Kedro plugin for deploying containerized Kedro application on cloud infrastructures such as AWS Sagemaker This plugin is usefull when you want to run Kedro on a single temporary cloud machine, such as the ones provided by AWS Sagemaker
- AWS Sagemaker integration:
- Automated build and deployment of Kedro application image on AWS ECR
- Automated run of Kedro application using Sagemaker Processing job
On the command line:
pip install kedro-cloud
In your Kedro project directory (this will initialize an empty configuration file named
kedro_cloud.yml
in the desired configuration environment)

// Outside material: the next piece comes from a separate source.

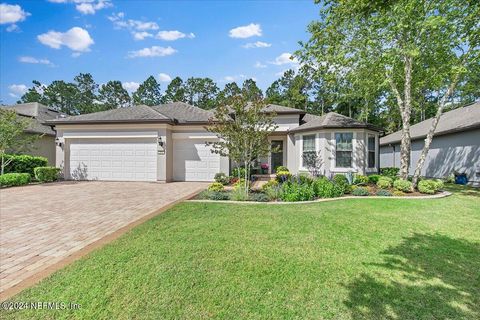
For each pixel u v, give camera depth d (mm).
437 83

kedro cloud init --env {env}
Browse the plugin commands:
kedro cloud --help
In order to run a Kedro docker image on AWS Sagemaker you first need to configure the following 2 infrastructure components:
- An ECR Repository where kedro-cloud will push the docker image of your Kedro application
- An execution role for the Sagemaker Processing job, which should have
the necessary priviledges to run a Sagemaker job (such as
AmazonSageMakerFullAccess
), and in case your data is on S3, the role should also have access to the required S3 buckets (such asAmazonS3FullAccess
)
Once you have the infrastructure above in place, copy the image_uri
of the
ECR repository and the role_arn
for the Sagemaker job in kedro_cloud.yml
kedro_cloud:
aws:
sagemaker:
instance_type: ml.t3.medium
image_uri: 1234567890.dkr.ecr.us-east-1.amazonaws.com/my-kedro-repository
role_arn: arn:aws:iam::1234567890:role/my-sagemaker-enabled-role
Kedro-cloud requires that you have AWS CLI installed, so make sure you have it installed before running kedro-cloud sagemaker integration
After that, running your Kedro application on AWS Sagemaker is as easy as:
kedro cloud sagemaker run --pipeline {pipeline} --env {env} [... any other kedro run parameters]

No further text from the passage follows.